The Ting Tings - V Festival Weston Park review

Photographer:Mark Holloway

Will Saunders - 19 August 2012

Purveyors of pure powerhouse pop, and former festival main stage mainstays, The Ting Tings' three year hiatus from the musical radar leaves them uncomfortably slotted in to a mid-afternoon billing under the canopy of V Festival's Arena Stage.

With sophomore album 'Sounds from Nowheresville' sinking from the charts without a hit single or any of the mass-popularity playfulness of 2008's 'We Started Nothing', Jules de Martino and Katie White find themselves at the crux of a curious paradox: play for the crowd and emphasise their debut record to the detriment of the new material, or place the latter front and centre and hope to placate the 'That's Not My Name' brigade with new slices of three chord riffs and schoolyard singsong melodies?
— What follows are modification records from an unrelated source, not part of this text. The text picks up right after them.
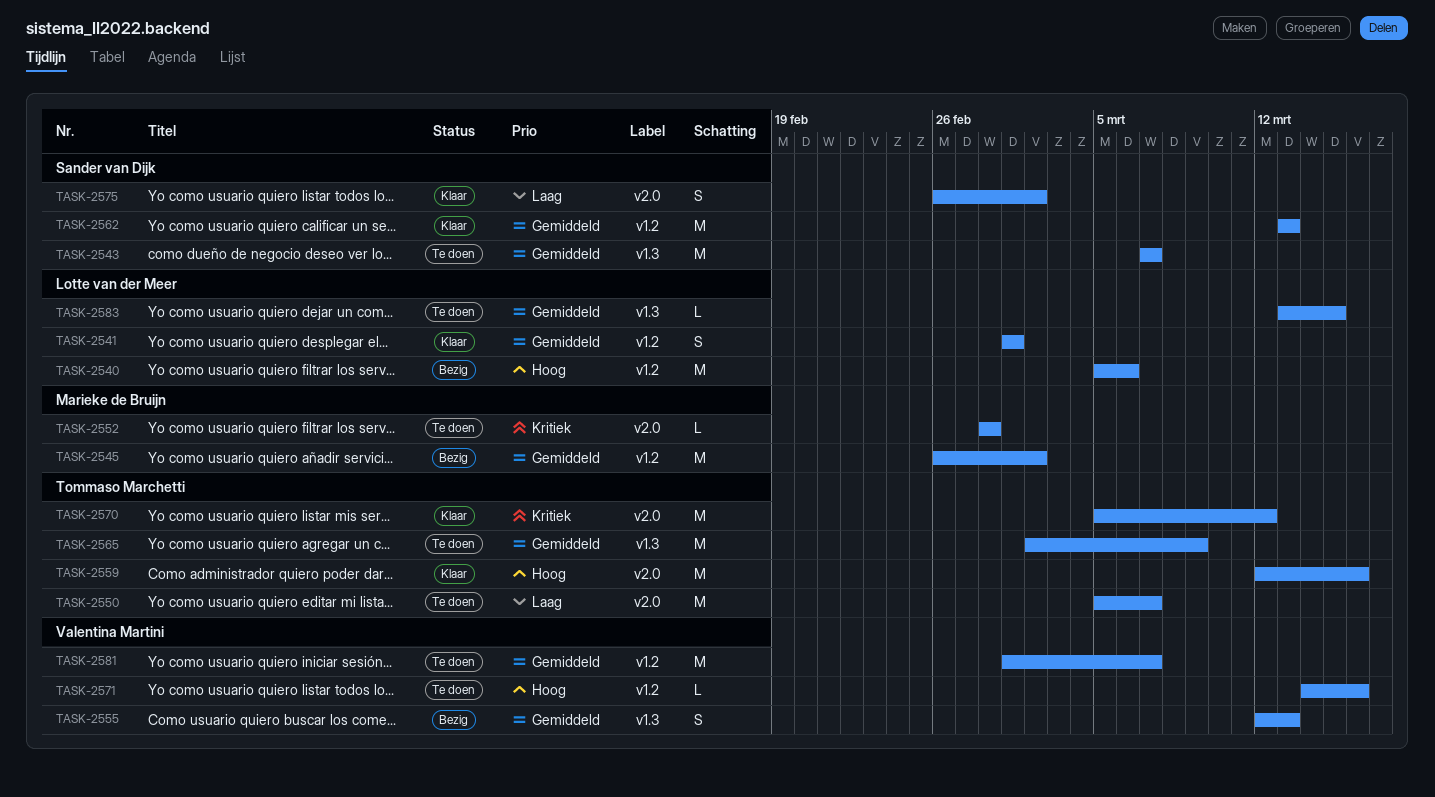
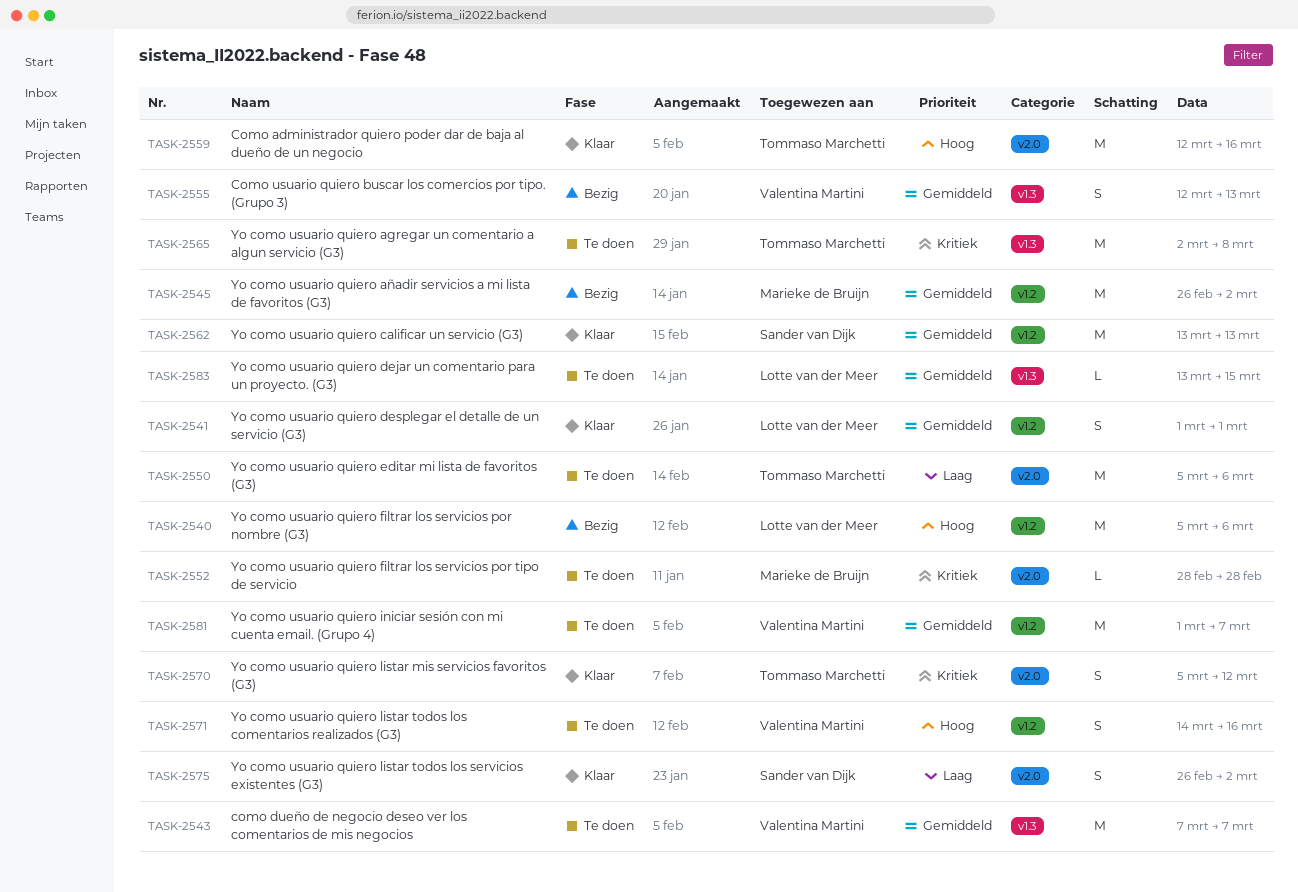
TASK-2543, owner: Sander van Dijk -> Valentina Martini
TASK-2550, due: Mar 7 -> Mar 6
TASK-2565, priority: Gemiddeld -> Kritiek
TASK-2565, due: Mar 9 -> Mar 8
TASK-2570, estimate: M -> S
TASK-2571, estimate: L -> S

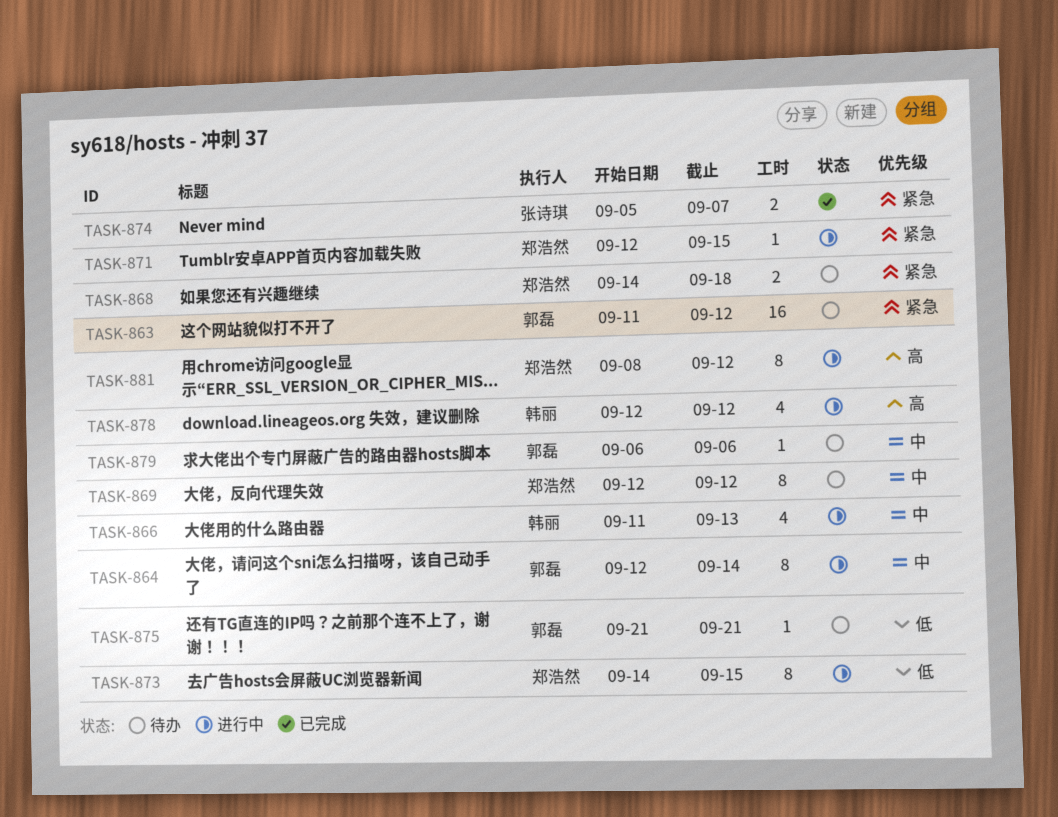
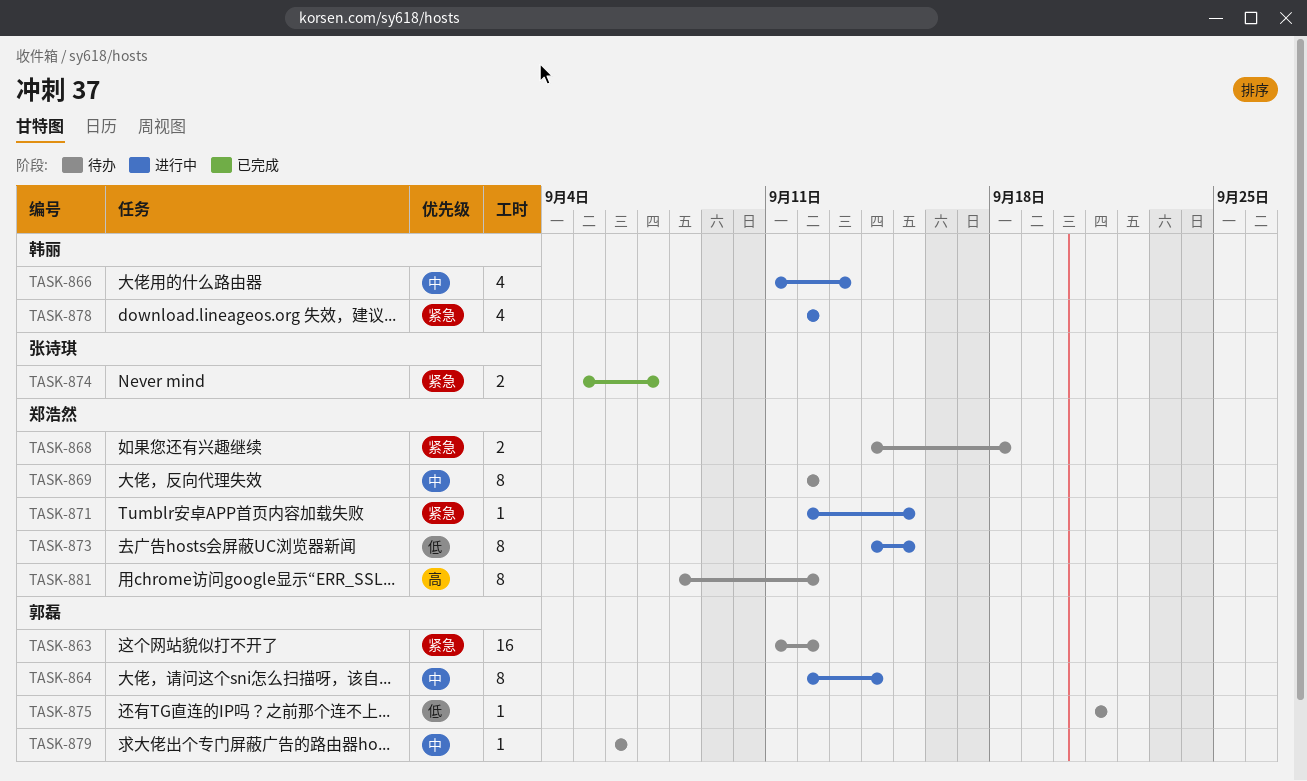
TASK-878, priority: 高 -> 紧急
TASK-881, status: 进行中 -> 待办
Ultimately a compromise ensues. Pride is at stake. For a band who found instant success when emerging with a fully formed collection of instant pop classics, the sulky petulance that has characterised the turbulent birth of their second album manifests itself here as spiky defiance and aggression, the smiles, playful jumpsuits and hand claps of old replaced by brattish jerkiness, potty mouth cursing and a pained degree of try-hardery, at odds with the duplo simplicity of their songs.

Oddly emerging to Doves' 'The Cedar Room' before bursting into 'Great DJ', physically The 'Tings appear in good shape, and White especially embodies the part of indie princess frontwoman - the body of a pin-up wrapped in a loosely fitting short shawl and shorts. However, as fine as she looks, White remains a soft touch instrumentalist; her guitar playing especially restricted to limited chord progressions and two-tone riffs, lengthening every song into a new adventure in structural discovery through the necessary obligation for de Martino to record and loop any vaguely complex instrumentation. That's not to say White lacks stage presence, but her clumsily erratic staggering at times feels like a contrived diversionary tactic to deflect the eye from her rudimentary musicianship.

"We've been away for a little while",  bashfully declares White between tracks, her words falling on the thick humid fug brewed to bikram perfection by a combination of humidity, incessant downpours and lingering sweat from Wretch 32's preceding set. It seems an apt setting for The Ting Tings redux, who, despite the adversity, have lost none of the loop-pedal and sample infused driving percussion that allows the duo to create heavingly pounding and ever-expanding sonic showcases on a two or three chord canvas.

What's gone missing in action somewhere though are the melodies. The teenage angst of 'Hang It Up' sticks in the memory for its 'us against the world' lyrics rather than a classic tune, and the contrast with crowd favourites 'Shut Up and Let Me Go' and opener 'Great DJ' is a stark illustration of the role melody plays in straddling the fine line between playful nursery rhyming and excessive emotional overdrive.

Indeed, there's been a change in season in The Ting Tings' once colourful spring garden, the colour palette now less primary pastel than aggressive monochrome, a starkly bleak manifestation of a once playful nature. Nowhere is this best illustrated than stop-gap single, 'Hands', where the chimingly melodic keys and harmonies have been replaced with industrially booming techno, giving an oppressively (and detrimentally) metallic sheen to a once sunny clap-along.

Closing on 'That's Not My Name', The Ting Tings demonstrate that they still know their way around a killer pop song, and the multi-faceted layers of tawdry back-room brew-ha and scatty middle finger salutes give White a perfect stage to fling her hair in a whirlwind frenzy as the song builds to a rousing crescendo. It's a great moment, rescuing a set that at times has struggled with an expectation deficit, the new tracks jarringly exposed against the well-aged hits.

Their next move will be an interesting one, but undoubtedly The Ting Tings have work to do in order to reassert themselves on the charts, festival billings or, more importantly, a once adoring public, whose attention span surely won't countenance another hit-free record.